Spammers however often employ a wildcard record and random sub-domains,
making caching ineffective. Bandwidth can definitely be a concern, but
Submitter does not offer a solution for this.
But wait--it's worse!!
What if you chose option (2), running SPF classic and doing SenderID
tests--you *still* can't safely bounce unless you get an SPF pass
result!
That means that if you're running SenderID tests with recipient
white-listing (and hopefully with sender_agents, plug-plug), and your
MTA gets a connection without SUBMITTER, the only safe way to proceed is
to:
Run SPF Classic tests on MAIL FROM:
If result==PASS:
Accept as many recipients as you like.
Bounce messages failing SenderID tests.
else:
Accept only ONE recipient maximum.
be prepared for multiple reconnects.
(Anyone want to suggest an SMTP extension for after-data per-recipient
rejects?)
It seems refusing to accept multiple recipients, as you indicated, on a
normal basis would arrive at the same result. This would work with or
without Submitter, when applying per recipient white-lists at the MTA.
This could be seen as a means to avoid bounces at all costs, to bolster
Sender-ID that does not check MAIL FROM.
If you're given SUBMITTER, you can do per-recipient rejects safely, of
course.
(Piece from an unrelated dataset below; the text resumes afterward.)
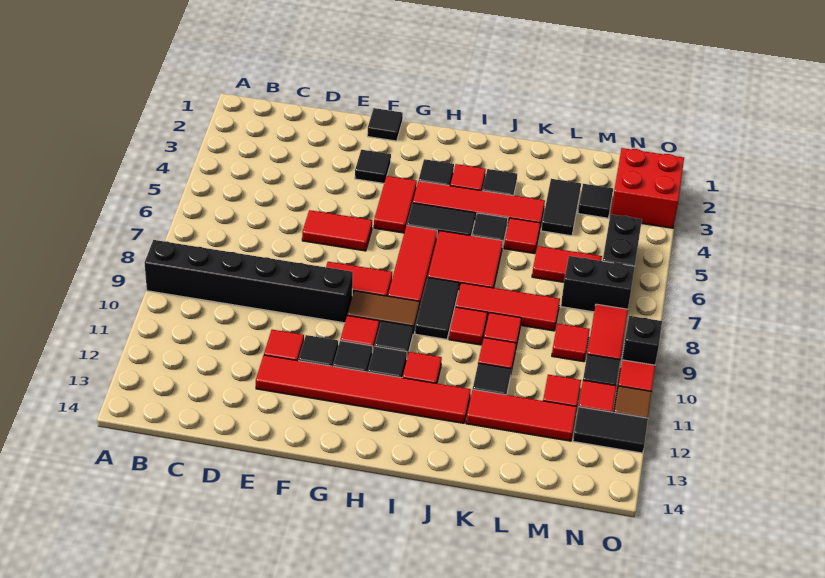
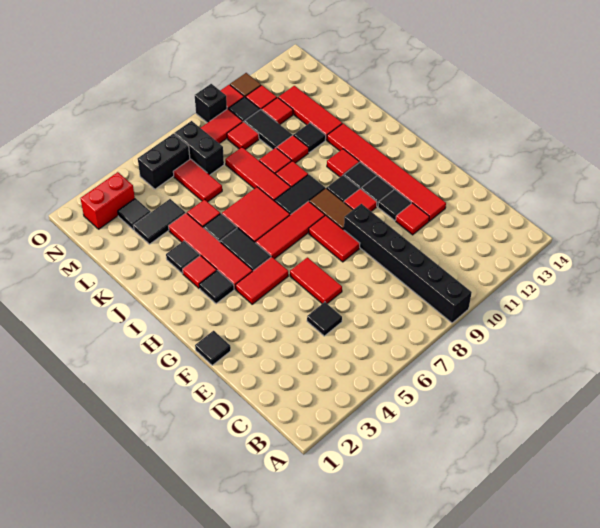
black 1x1 tile [355,150,391,183] -> black 1x1 tile moved to [307,302,342,336]
red 2x2 brick [611,148,684,228] -> red 1x2 brick [80,172,135,229]
black 1x2 tile [573,407,648,453] -> black 1x2 tile moved to [244,109,292,150]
But folks who want to trick you into sending their bounce spam
won't be all nice and give you a cool SUBMITTER to play with--and
without SUBMITTER you have this yucky issue.
It seems you have concluded Submitter is not an optimization after all.
This problem of multiple recipients is only when they share the same
receiving MX server as well.
(Side note: If you do get SUBMITTER and SUBMITTER!=PRA, then it's safe
to reject after DATA for *all* recipients, because this is clearly
either a corrupt or forged mail transmission.)
That assumes there is a check made at this point. This is the great
downside when allowing Submitter. This check becomes optional and the
modicum of security goes out the window.